### Extracted data

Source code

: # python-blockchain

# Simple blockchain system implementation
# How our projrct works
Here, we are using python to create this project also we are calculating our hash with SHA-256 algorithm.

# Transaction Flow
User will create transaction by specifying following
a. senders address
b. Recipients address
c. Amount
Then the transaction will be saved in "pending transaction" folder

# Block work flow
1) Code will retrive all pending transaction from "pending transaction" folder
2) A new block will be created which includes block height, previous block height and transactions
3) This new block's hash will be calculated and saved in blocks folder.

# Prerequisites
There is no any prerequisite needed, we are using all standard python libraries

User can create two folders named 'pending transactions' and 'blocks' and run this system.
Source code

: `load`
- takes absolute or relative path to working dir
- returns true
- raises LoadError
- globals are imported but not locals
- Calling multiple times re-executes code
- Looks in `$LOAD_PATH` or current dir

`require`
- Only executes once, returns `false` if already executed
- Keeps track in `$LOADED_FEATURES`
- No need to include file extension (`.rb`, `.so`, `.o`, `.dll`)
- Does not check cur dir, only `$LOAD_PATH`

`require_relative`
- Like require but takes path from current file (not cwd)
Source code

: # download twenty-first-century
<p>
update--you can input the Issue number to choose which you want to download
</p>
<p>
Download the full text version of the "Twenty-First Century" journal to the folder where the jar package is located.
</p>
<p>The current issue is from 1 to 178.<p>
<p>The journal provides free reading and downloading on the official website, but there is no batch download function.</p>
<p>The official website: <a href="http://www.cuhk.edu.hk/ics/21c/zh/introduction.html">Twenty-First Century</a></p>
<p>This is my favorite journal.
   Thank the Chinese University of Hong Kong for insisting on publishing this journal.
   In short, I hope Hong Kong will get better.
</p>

### Problem requirements
Reproduce all of the lines above character for character.

### Exercise solution
Source code

: # python-blockchain

# Simple blockchain system implementation
# How our projrct works
Here, we are using python to create this project also we are calculating our hash with SHA-256 algorithm.

# Transaction Flow
User will create transaction by specifying following
a. senders address
b. Recipients address
c. Amount
Then the transaction will be saved in "pending transaction" folder

# Block work flow
1) Code will retrive all pending transaction from "pending transaction" folder
2) A new block will be created which includes block height, previous block height and transactions
3) This new block's hash will be calculated and saved in blocks folder.

# Prerequisites
There is no any prerequisite needed, we are using all standard python libraries

User can create two folders named 'pending transactions' and 'blocks' and run this system.
Source code

: `load`
- takes absolute or relative path to working dir
- returns true
- raises LoadError
- globals are imported but not locals
- Calling multiple times re-executes code
- Looks in `$LOAD_PATH` or current dir

`require`
- Only executes once, returns `false` if already executed
- Keeps track in `$LOADED_FEATURES`
- No need to include file extension (`.rb`, `.so`, `.o`, `.dll`)
- Does not check cur dir, only `$LOAD_PATH`

`require_relative`
- Like require but takes path from current file (not cwd)
Source code

: # download twenty-first-century
<p>
update--you can input the Issue number to choose which you want to download
</p>
<p>
Download the full text version of the "Twenty-First Century" journal to the folder where the jar package is located.
</p>
<p>The current issue is from 1 to 178.<p>
<p>The journal provides free reading and downloading on the official website, but there is no batch download function.</p>
<p>The official website: <a href="http://www.cuhk.edu.hk/ics/21c/zh/introduction.html">Twenty-First Century</a></p>
<p>This is my favorite journal.
   Thank the Chinese University of Hong Kong for insisting on publishing this journal.
   In short, I hope Hong Kong will get better.
</p>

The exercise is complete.